Bent attitudes about an outsourced future and disinterested youth can be straightened out with news like this. The following story praises Automotive Youth Educational Systems (AYES) for providing students a stepping stone from high school to auto technician jobs right out of high scool. AYES is working overtime to help auto dealers fill the current shortage in trained and tech savvy auto mechanics.
Auto Tech Classes Spurring Students, Filling Demand
By Gil Klein, Media Genera News Service
February 28, 2006
WASHINGTON — Auto mechanics classes, once a refuge for academically troubled high school students, now are an academic motivator for technologically savvy teens.
These days thousands of high school students are taking advantage of an apprenticeship program supported by auto manufacturers and dealers who are suffering from a shortage in trained mechanics.
Andrew Thompson, a 17-year-old senior described himself as a lackluster student before he began an Automotive Youth Educational Systems Program.
If he wanted to stay in the program at R.D. Anderson Technology Center in Moore, S.C., he knew he could get no grade lower than a C in any class After spending a summer working with a senior auto technician mentor at Ferrell Chevrolet and Kia in nearby Spartanburg, Thompson said, “I went from Cs and Bs to straight As.”
His teacher, David Sloan, says that often happens.
“When the students come back the second year after working during the summer with the technicians, their whole attitude changes, not only toward the automotive side but the academic side of education,” Sloan said.
They see the geometry of an alignment job, he said, and they understand they have to read well to understand the repair manuals. And motivating them is the assurance that if they are successful, they will get an auto technician job right out of high school.
“Demand outpaces the number of students,” said Larry Cummins, the AYES’ national director. “The day a student graduates from high school, the next day he’s employed at that dealership as an entry level technician.”
If he completes two years of advanced training at a technical college, Cummins said, that student will be well on his way to earning $70,000 a year in job that can never be outsourced.
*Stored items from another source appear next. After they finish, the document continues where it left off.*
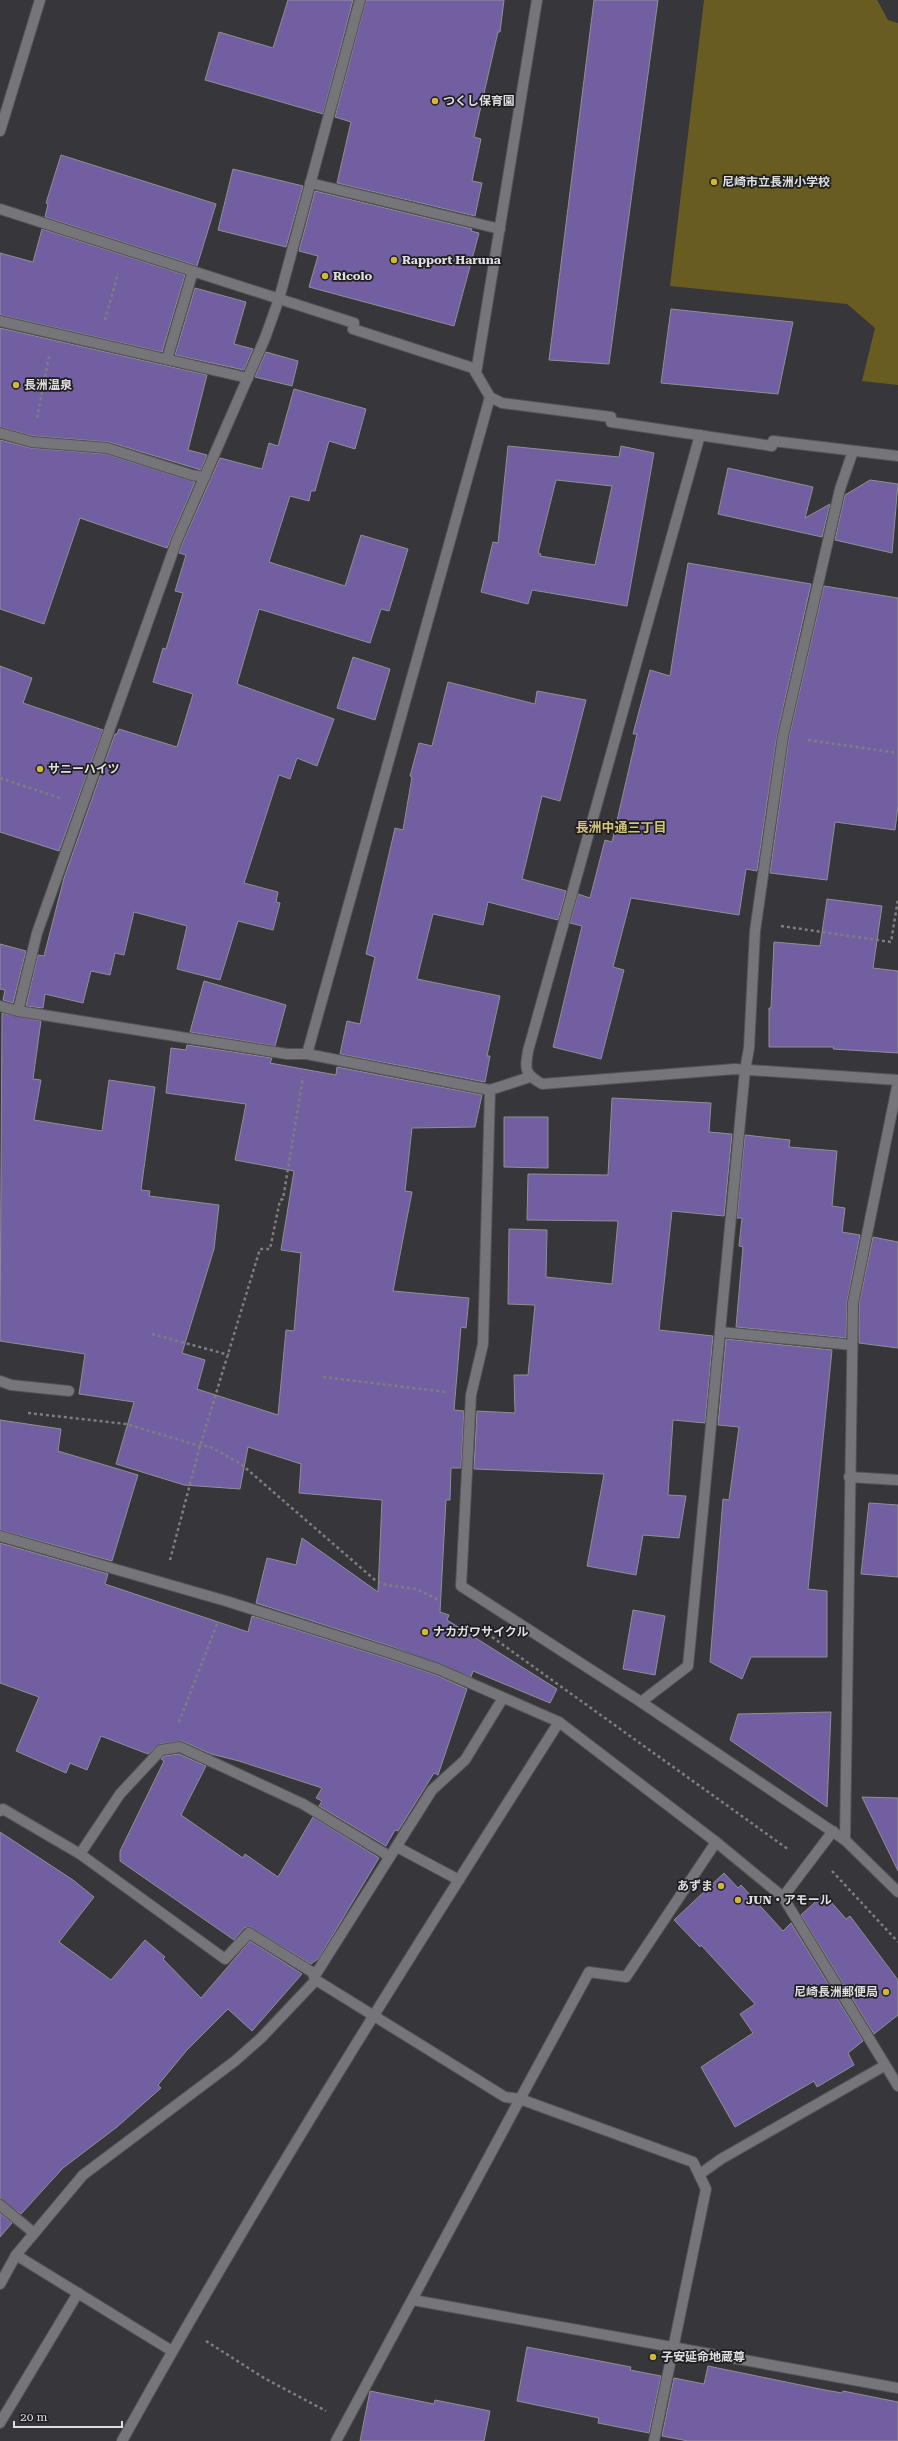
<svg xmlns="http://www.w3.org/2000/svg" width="898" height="2441" font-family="'Roboto Serif','Noto Sans JP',serif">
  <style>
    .green { fill: #695c21 }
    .building { fill: #725fa2; stroke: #908f93; fill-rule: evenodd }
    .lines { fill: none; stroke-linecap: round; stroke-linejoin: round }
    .service-casing { stroke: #545457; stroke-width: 12 }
    .pedestrian-casing { stroke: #545457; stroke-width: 12 }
    .minor-casing { stroke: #545457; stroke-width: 12 }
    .path { stroke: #7e7d80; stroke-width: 2.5; stroke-dasharray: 3 3; stroke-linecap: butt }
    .service { stroke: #767579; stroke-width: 10 }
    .pedestrian { stroke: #767579; stroke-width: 10 }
    .minor { stroke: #767579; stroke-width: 10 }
    .poi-dot { fill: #d1b736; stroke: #1e1e20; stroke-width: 1.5 }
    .labels { text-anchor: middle; stroke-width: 3.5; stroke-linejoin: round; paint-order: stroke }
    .poi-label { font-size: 12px; font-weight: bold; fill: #dfdfe1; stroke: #1e1e20; text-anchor: start }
    .neighbourhood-label { font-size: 13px; font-weight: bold; fill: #d6c577; stroke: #1e1e20 }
  </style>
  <rect width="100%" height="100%" fill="#37363a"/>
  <path class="green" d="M704 0H877L888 20 898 23V385L862 381 875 328 847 304 670 286Z"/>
  <g class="building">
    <path d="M288 0H353L323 114 205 80 219 32 273 48Z"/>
    <path d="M366 0H504L500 32H498L474 137 481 139 472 181 482 183 475 216 337 183 351 122 335 117Z"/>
    <path d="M594 0H658L609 364 549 360Z"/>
    <path d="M61 155 216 204 197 266 45 217 48 204 46 203Z"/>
    <path d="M233 169 303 186 286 247 218 230Z"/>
    <path d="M315 191 472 229 471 231 479 233 454 326 309 287 318 256 299 251Z"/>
    <path d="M42 229 185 275 162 352 0 315V253L33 262Z"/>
    <path d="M195 288 246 302 234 344 253 349 244 370 175 355Z"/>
    <path d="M671 309 793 322 778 394 661 383Z"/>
    <path d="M0 328 207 375 188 450 207 455 201 470 109 442 33 436 0 427Z"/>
    <path d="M266 352 298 361 292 386 255 377Z"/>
    <path d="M294 389 366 409 355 449 329 441 315 491H311L309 501 290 496 269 562 345 586 361 535 408 549 389 611 381 609 370 643 259 609 237 684 334 719 317 766 297 758 290 779 279 775 244 883 278 892 276 902 280 903 273 930 238 921 220 980 177 969 187 926 134 912 124 955 115 953 110 975 91 971 83 1003 45 994 43 1008 26 1006 38 955 44 956 64 878 115 734H117L119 729 177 747 193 694 153 682 163 648 166 649 183 593 175 591 186 555 179 553 183 542 220 458 262 469 269 443 278 446Z"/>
    <path d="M0 440 31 448 106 454 195 482 167 548 80 518 44 624 0 609Z"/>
    <path d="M508 446 619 457 621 446 654 453 627 606 532 590 528 604 481 592 493 542 498 543ZM556 480 612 486 595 565 540 556 541 554 538 553Z"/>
    <path d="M728 468 813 487 805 518 830 504 822 537 718 514Z"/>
    <path d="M870 480 898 484 892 553 835 540 845 495Z"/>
    <path d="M688 563 811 584 777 735 757 871 746 869 739 915 631 898 613 967 624 970 601 1059 553 1047 582 926 570 923 578 894 590 898 605 840 612 842 637 734H633L650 670 670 676Z"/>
    <path d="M824 586 898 598V806L895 830 835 822 827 880 770 873 789 737Z"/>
    <path d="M353 657 390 669 375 720 337 708Z"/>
    <path d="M0 666 32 678 23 703 103 730 59 851 0 832Z"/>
    <path d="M448 682 535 704 537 691 586 700 560 801 542 796 522 879 566 891 558 920 488 902 483 925 433 914 417 979 500 996 487 1056H490L485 1082 340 1054 347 1021 360 1024 375 957 366 954 395 828 403 830 412 777 410 776 419 743 432 746Z"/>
    <path d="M827 899 882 906 873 968 898 971V1053L833 1049 834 1047H769V1008H771L774 942 820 946Z"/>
    <path d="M0 944 26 951 13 1003 3 1000 5 990 0 989Z"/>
    <path d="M204 981 286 1005 275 1046 190 1032Z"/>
    <path d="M2 1013 41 1021 33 1079 41 1080 34 1120 102 1131 109 1080 155 1087 141 1190 150 1191 149 1196 219 1205 214 1249 182 1353 205 1360 197 1389 278 1415 286 1330 294 1331 301 1253 281 1250 294 1171 235 1160 246 1104 166 1093 171 1048 186 1050 187 1045 272 1058 270 1063 336 1075 337 1067 482 1095 475 1127 412 1128 405 1191 412 1192 393 1291 469 1298 466 1328 461 1327 454 1410 464 1411 461 1468H451L450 1500H446L440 1612 449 1615 447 1620 557 1689 550 1703 473 1671 471 1677 393 1647 256 1603 267 1558 296 1565 302 1538 378 1592 382 1500 299 1493 301 1464 248 1447 240 1489 184 1485 116 1464 134 1402 79 1394 85 1354 0 1341Z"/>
    <path d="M612 1098 711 1103 709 1132 732 1134 724 1216 672 1211 659 1330 713 1336 705 1423 673 1420 668 1495 686 1496 679 1538 643 1535 636 1575 587 1566 604 1474 474 1469 477 1411 515 1413 514 1375H528L535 1305 508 1304 509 1229 547 1230 546 1277 612 1284 618 1221 527 1220 528 1174 608 1175Z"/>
    <path d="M504 1117H548V1168L504 1167Z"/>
    <path d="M745 1135 790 1140 789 1147 837 1151 832 1206 845 1208 842 1232 860 1235 847 1302 846 1338 736 1327 743 1247 739 1246 742 1218H737Z"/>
    <path d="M873 1237 898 1242V1348L859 1343V1304Z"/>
    <path d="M726 1339 832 1350 808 1589 827 1591V1657H751L742 1679 710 1662 723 1499 729 1500 739 1427 718 1425Z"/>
    <path d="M0 1420 61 1429 58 1451 138 1475 112 1561 0 1530Z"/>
    <path d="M869 1503 898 1505V1577L861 1574Z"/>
    <path d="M0 1543 108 1574 105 1584 248 1632 252 1616 389 1659 436 1675 467 1689 438 1775 434 1773 398 1831 395 1830 386 1846 319 1806 322 1801 316 1798 322 1788 239 1761 211 1754 182 1741 160 1744 148 1754 101 1736 87 1770 70 1763 66 1773 16 1751 39 1697 0 1683Z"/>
    <path d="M633 1610 665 1616 655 1675 623 1669Z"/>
    <path d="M831 1712 827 1807 730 1740 738 1714Z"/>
    <path d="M179 1754 206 1766 181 1815 243 1858 245 1854 278 1877 313 1817 379 1858 319 1958 311 1964 250 1927 244 1928 234 1940 120 1861V1851L164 1761 161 1759 164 1756Z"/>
    <path d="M862 1797 898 1798V1871Z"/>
    <path d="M0 1832 73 1880 94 1897 59 1942 111 1980 145 1940 165 1957 163 1959 201 1998 250 1941 302 1974 252 2031 228 2009 187 2050 158 2085 161 2088 117 2127 63 2168 21 2214 0 2199Z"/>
    <path d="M724 1873 738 1888 741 1885 783 1931 791 1923 863 2041 848 2053 854 2065 817 2087 814 2081 735 2127 701 2067 753 2033 740 2014 755 2004 701 1945 700 1947 674 1920Z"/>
    <path d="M824 1894 846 1919 850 1916 898 1980V2015L874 2034 801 1915Z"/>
    <path d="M0 2213 12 2223 0 2237Z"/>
    <path d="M527 2347 631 2367 630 2370 661 2376 649 2433 598 2423 599 2418 517 2401Z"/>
    <path d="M708 2366 820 2389 842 2393 843 2391 898 2402V2441H688L662 2436 674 2378 704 2384Z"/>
    <path d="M370 2391 434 2404 435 2400 490 2411 484 2441H360Z"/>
  </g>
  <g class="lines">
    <defs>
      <g id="service">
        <path d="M167 359 193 271"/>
        <path d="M0 1381 11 1385 69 1391"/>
      </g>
      <g id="pedestrian">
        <path d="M16 2255 172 2351"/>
        <path d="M0 2423 78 2293"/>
      </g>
      <g id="minor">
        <path d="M0 131 40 0"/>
        <path d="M310 183 500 229"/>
        <path d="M0 209 354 323 353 329 473 368 490 397 502 403 611 417V422L772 446 773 441 898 456"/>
        <path d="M0 321 248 378"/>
        <path d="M476 373 537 0"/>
        <path d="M0 433 32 442 107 448 192 475 205 477"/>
        <path d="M700 435 528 1051C525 1069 524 1074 542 1084L735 1069 898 1080"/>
        <path d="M0 1006 18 1011 287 1054H307L490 1090 483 1344 471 1395 461 1586 641 1702 845 1840 898 1892"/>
        <path d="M18 1011 37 933 177 540 265 338 279 299 360 0"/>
        <path d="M307 1054 490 397"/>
        <path d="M490 1090 530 1077"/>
        <path d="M720 1332 852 1345"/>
        <path d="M849 1477 898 1480"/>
        <path d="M0 1536 226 1601 391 1653 438 1669 559 1722 716 1842 783 1897"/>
        <path d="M641 1702 688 1666 745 1070 749 1048 755 931 783 736 840 489 853 451"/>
        <path d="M0 1811 3 1809 80 1854 225 1959 249 1933 312 1972 316 1980"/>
        <path d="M833 1831 783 1897 898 2086"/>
        <path d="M845 1840 853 1303 898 1082"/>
        <path d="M397 1847 459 1880"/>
        <path d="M80 1854 120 1794 161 1750 180 1747 303 1804 389 1856"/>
        <path d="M314 1977 432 1790 465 1760 503 1698"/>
        <path d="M700 2174 721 2159 884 2066"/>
        <path d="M0 2205 34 2233"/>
        <path d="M0 2284 16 2255 83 2175 235 2061 261 2038 316 1980 505 2097 520 2099 589 1972 626 1977 716 1842"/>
        <path d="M413 2300 898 2388"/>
        <path d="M122 2441C258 2196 408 1959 559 1722"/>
        <path d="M336 2441 520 2099 693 2162 706 2189 654 2441"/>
      </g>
    </defs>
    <use href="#service" class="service-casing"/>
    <use href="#pedestrian" class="pedestrian-casing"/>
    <use href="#minor" class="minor-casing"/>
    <g class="path">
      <path d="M105 320 118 273"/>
      <path d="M37 418 49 356"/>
      <path d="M808 740 898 753"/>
      <path d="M0 778 60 798"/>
      <path d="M781 926 891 942 898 899"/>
      <path d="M152 1334 229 1355"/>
      <path d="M323 1377 446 1392"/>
      <path d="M28 1413 126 1424 200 1446H209L241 1464 375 1580 386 1585 416 1589 441 1601"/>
      <path d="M170 1560 200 1446 260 1249H270L280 1200 283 1199 303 1077"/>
      <path d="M492 1637 789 1850"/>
      <path d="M179 1722 217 1624"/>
      <path d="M832 1871 898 1942"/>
      <path d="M206 2341 264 2378 326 2411"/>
    </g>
    <use href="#service" class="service"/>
    <use href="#pedestrian" class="pedestrian"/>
    <use href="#minor" class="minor"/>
  </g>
  <g class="poi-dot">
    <circle cx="435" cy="101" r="4"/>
    <circle cx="714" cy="182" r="4"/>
    <circle cx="394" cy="260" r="4"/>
    <circle cx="325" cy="276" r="4"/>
    <circle cx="16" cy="385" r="4"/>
    <circle cx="40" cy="769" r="4"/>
    <circle cx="425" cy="1632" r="4"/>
    <circle cx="721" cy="1886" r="4"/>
    <circle cx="738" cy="1900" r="4"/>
    <circle cx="886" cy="1992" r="4"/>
    <circle cx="653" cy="2357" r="4"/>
  </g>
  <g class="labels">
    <g class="poi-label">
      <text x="443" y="105">つくし保育園</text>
      <text x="722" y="186">尼崎市立長洲小学校</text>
      <text x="402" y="264">Rapport Haruna</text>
      <text x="333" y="280">Ricolo</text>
      <text x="24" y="389">長洲温泉</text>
      <text x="48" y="773">サニーハイツ</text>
      <text x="433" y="1636">ナカガワサイクル</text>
      <text x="713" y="1890" text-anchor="end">あずま</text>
      <text x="746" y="1904">JUN・アモール</text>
      <text x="878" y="1996" text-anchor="end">尼崎長洲郵便局</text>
      <text x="661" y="2361">子安延命地蔵尊</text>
    </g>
    <g class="neighbourhood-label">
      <text x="621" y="832">長洲中通三丁目</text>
    </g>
  </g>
  <path d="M14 2421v6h108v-6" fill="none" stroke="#dfdfe1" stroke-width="2"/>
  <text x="20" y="2421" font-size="12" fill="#dfdfe1" stroke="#1e1e20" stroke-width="3" paint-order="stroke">20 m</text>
</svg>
A survey in January by Automotive Retailing Today, an auto dealer trade association, found 37,329 service jobs open in the United States, 8,461 of them in the Southeast.
And that’s just at auto dealerships, said Denise Patton-Pace, the association’s director. Many more jobs are open at independent auto repair shops and with companies operating fleets of cars and trucks.
“If you open the paper, you will see mechanic jobs advertised in probably half the dealerships,” said Carter Myers of Charlottesville, Va., who owns five dealerships and is the association’s incoming national chairman. “We found you almost have to train them and grow them yourself.”
To meet the demand, automakers and dealers have allied with high school vocational programs to create a European-style apprenticeship system that moves students back and forth from the classroom to the repair shop.
Now in 430 high schools in 46 states, Automotive Youth Education Systems provides equipment, teacher training, and, most important, apprenticeships. A high school student works with a senior auto technician mentor after school and during the summer between his junior and senior years.
Today’s technicians spend as much time working on a car’s advanced computer system as getting his hands dirty under the chassis. They are learning to fix technically advanced hybrid cars, and fuel cell cars are just over the horizon. The opportunities draw students who have an engineering bent.
“The automobile today is nothing more than a rolling physics lab with a lot of computers in it,” said Sloan at R.D. Anderson Applied Technology Center. “These kids are the computer generation. They grab the technology and go fast with it.”
What is key to the AYES program is the apprenticeship where high schools and auto dealerships work together. Some educators say it provides a model for how other trades and industries should be working with high schools.
Adam Thornburg, another senior in Sloan’s class, said he learned a lot working on cars with his father, a former mechanic. But apprenticing at the Ferrell dealership was something different.
“I got tons and tons of experience,” he said. “I watched everything my mentor did. By the second or third time, I was helping, and eventually I could do it myself with little supervision.”
Girls still make up a small percentage of the students, but they are in demand.
“They still think of auto service as a get-their-nail-dirty kind of thing,” said Ed Dellinger, supervisor for career and technical education for Lynchburg, Va. city schools.
But he is often “bombarded” by the automotive service schools offering women free tuition, a place to live and a guaranteed job after graduation.
“It’s embarrassing sometimes that we just don’t have enough students for the jobs,” said Bud Brueggeman, director of the automotive program at Tidewater Community College in Norfolk, Va., which is opening a new automotive building next year to expand the number of student from fewer than 300 to 500.
“If they want to work, they will work,” he said. “There are a lot of jobs that go begging.”